Astra was the family dog, but I always felt she loved me best. Everyone knew she belonged to me.
I had never experienced grief before. It was a completely new sensation, like getting drunk would be, a few years later, or making love, a few years after that. But unlike those things it went on and on. I suppose I could compare it with a very high fever that puts you into delirium, but at that time I hadn’t ever been sick like that. So, it was really new for me.
My body and mind were shutting down, as if a bank of fuses had all gone out at once. I went to bed and everyone knew to stay away. Except Jon.
He came in, sat down, and said some things. I don’t recall exactly what he said. I could tell he was trying to comfort me. It wasn’t working. I didn’t want to hear from him, or anyone. I wanted everyone gone. I wanted time to turn back or the world to explode. Neither was going to happen so leave me alone Jon. Leave. Go. Go. Get out of here.
He did go after a little while.
What he said meant nothing to me, and I was embarrassed for him. What could words do for me? Words are nothing. What the hell was he trying to do?
Well, thirty years later…
I’m thinking about Astra, for some reason. Can’t remember what brought her to mind, but she drifts in now and again. Good old dog.
I remember the day she died. I had been playing with her after school: chase, fetch, and all that. We were running near the long dirt road that crossed by the front of our rural Vermont homestead. Then I got tired and went indoors. I should have taken Astra inside, too. It was my responsibility. When you play with Astra outside you don’t leave her. Because she chased cars. She especially loved to chase the high school bus that would be bringing my sister home any moment. I didn’t bring the dog in. I was careless. Then the bus came, she charged into it, and went under the wheels.
The family knew I left her out. Jon knew, and he was big on the philosophy of consequences. But when he came to speak to me later that night– when I ignored him and despised him– he said nothing of that. He chose not to add his voice to the chorus in my mind screaming at me, that I had killed our happy dog. Then this man, Jon Fineman, who loved Astra too, told me how he also had a dog once that died. He offered his friendship, and he forgave me.

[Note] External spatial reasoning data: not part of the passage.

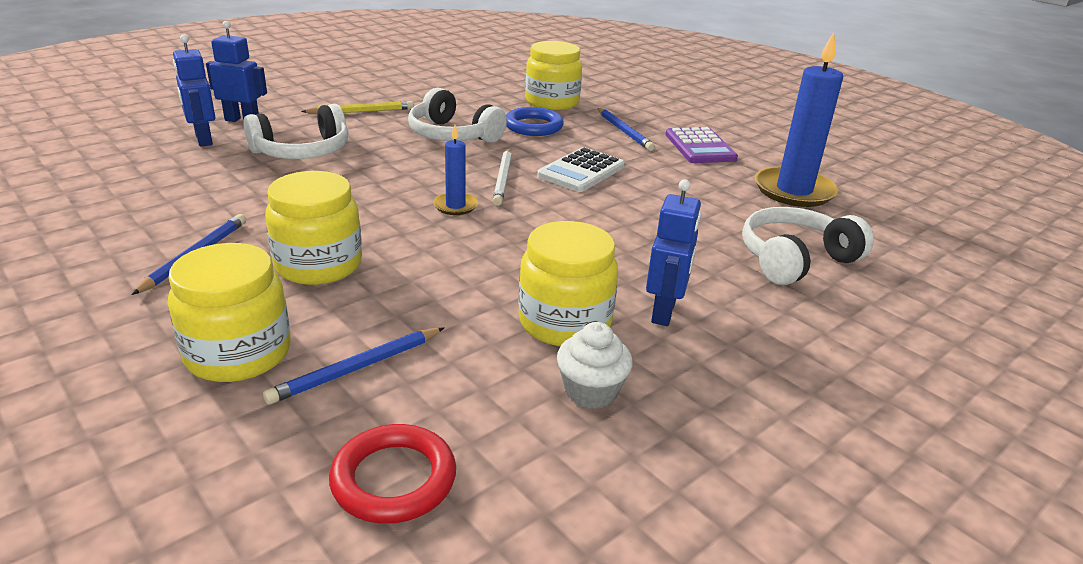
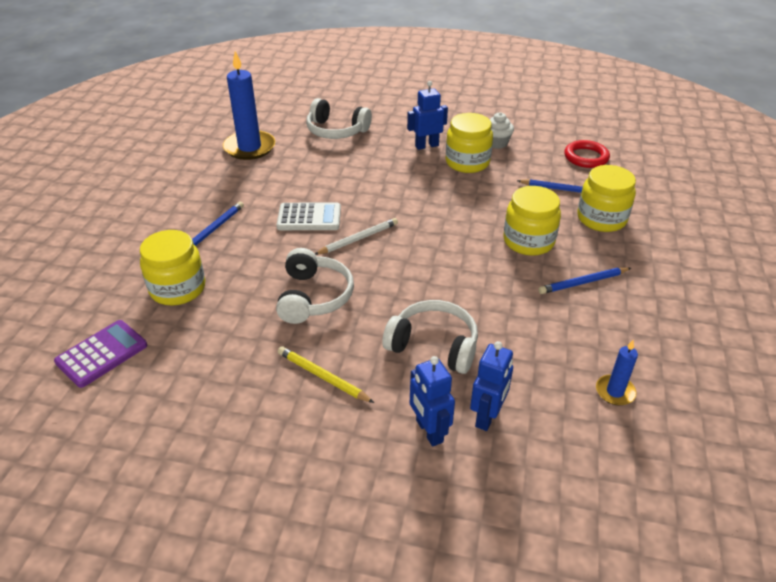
camera: 125 degrees left, 10 degrees up
blue candle [433,125,478,215] -> blue candle moved to [596,340,638,405]
blue ring [506,107,564,136] -> none
purple calculator [665,127,738,163] -> purple calculator moved to [54,320,147,388]

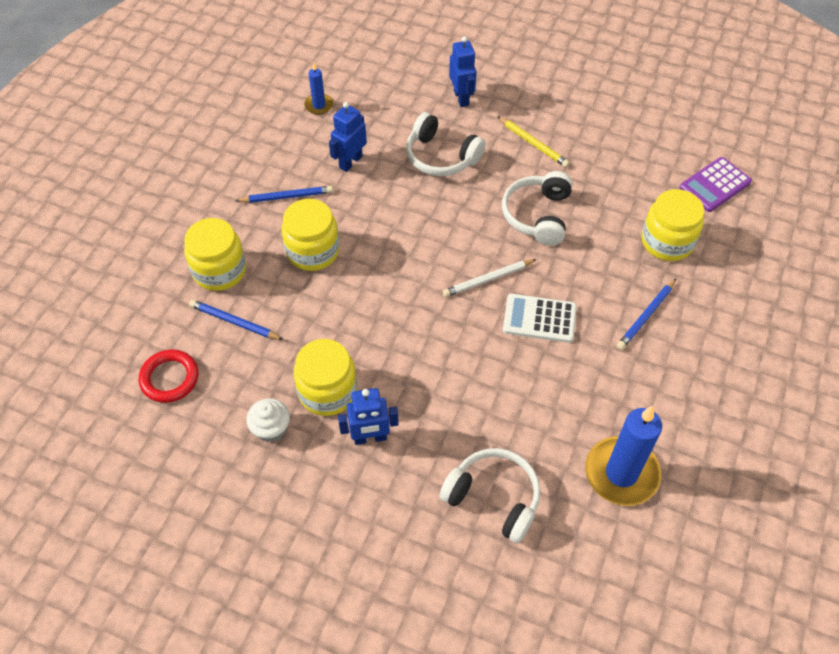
camera: 170 degrees left, 15 degrees up
blue robot [470,341,513,431] -> blue robot moved to [329,102,367,172]

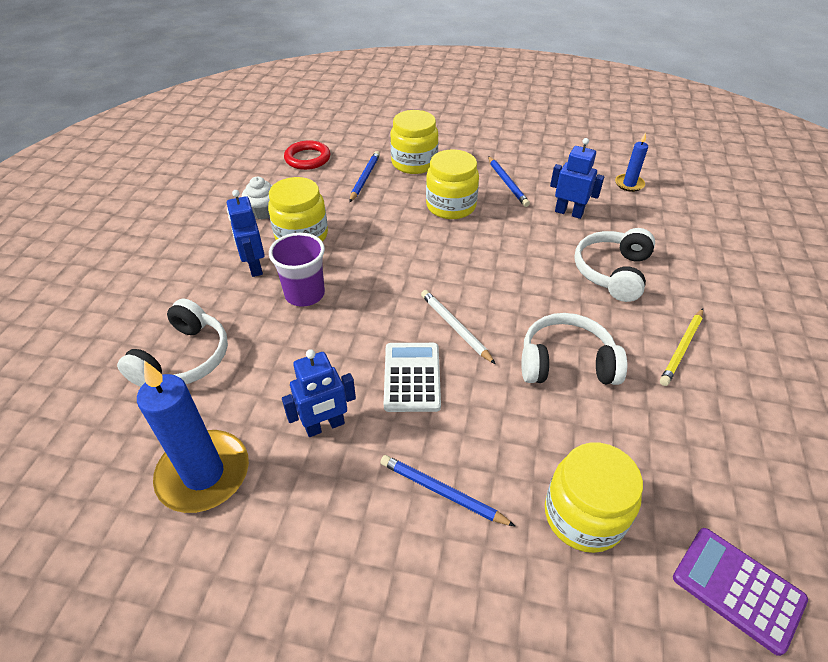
camera: 80 degrees right, 10 degrees down
blue robot [449,36,477,107] -> blue robot moved to [282,349,356,437]
none -> purple cup [269,233,325,307]

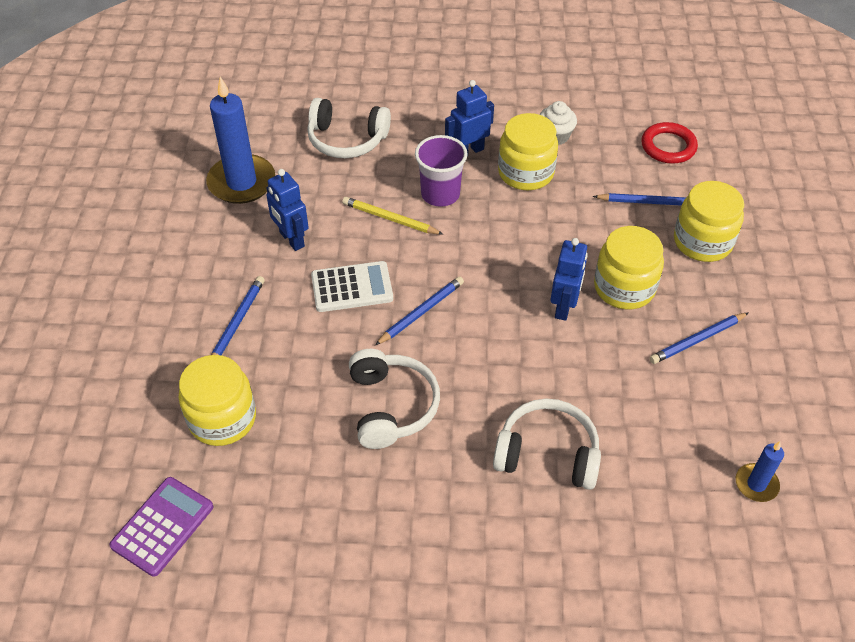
camera: 80 degrees right, 5 degrees up
white pencil [421,290,495,364] -> blue pencil [375,276,464,345]
blue robot [550,138,604,219] -> blue robot moved to [550,238,588,321]
yellow pencil [660,308,703,386] -> yellow pencil moved to [342,197,444,235]

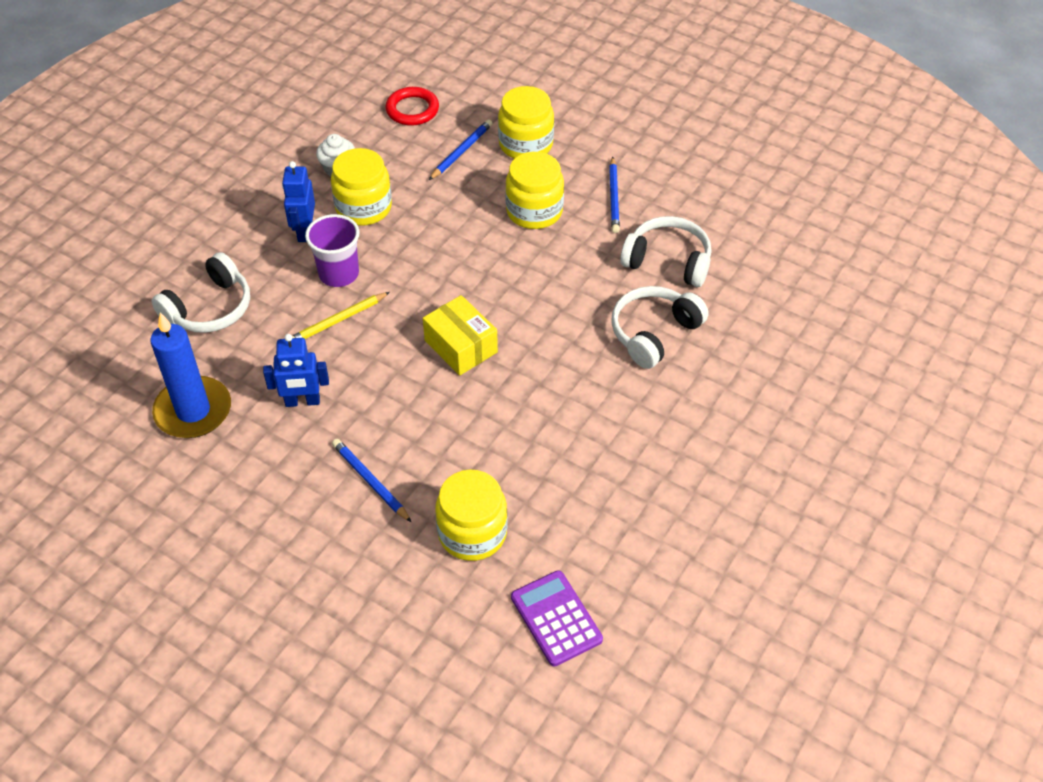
camera: 60 degrees left, 0 degrees up
white calculator [311,261,393,312] -> none
white headphones [349,349,440,449] -> white headphones moved to [620,216,712,287]
blue pencil [375,276,464,345] -> yellow box [423,295,498,376]
blue robot [550,238,588,321] -> none
blue candle [736,441,784,502] -> none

When you speak to your child, and you feel that he is not listening, maybe he isn’t. When you speak to him and you suspect he’s silently ridiculing you, maybe he is. When the gift of your advice or sympathy fails in every way to touch him, and you believe yourself a failure, maybe you are. For now.
Bide your time.
Just imagine the man he will be, someday. His now subtle and caring mind clambering back through his life, looking for support in the events that shaped him– just imagine how he’ll come upon your words. The gift you tried to give. Faded on the outside, yet vital still inside, it will open like a blossom. Even thirty years later.
When you speak to your children today, you are also speaking to every day of their future selves. Parenting is outside of time. Take care and take heart in that.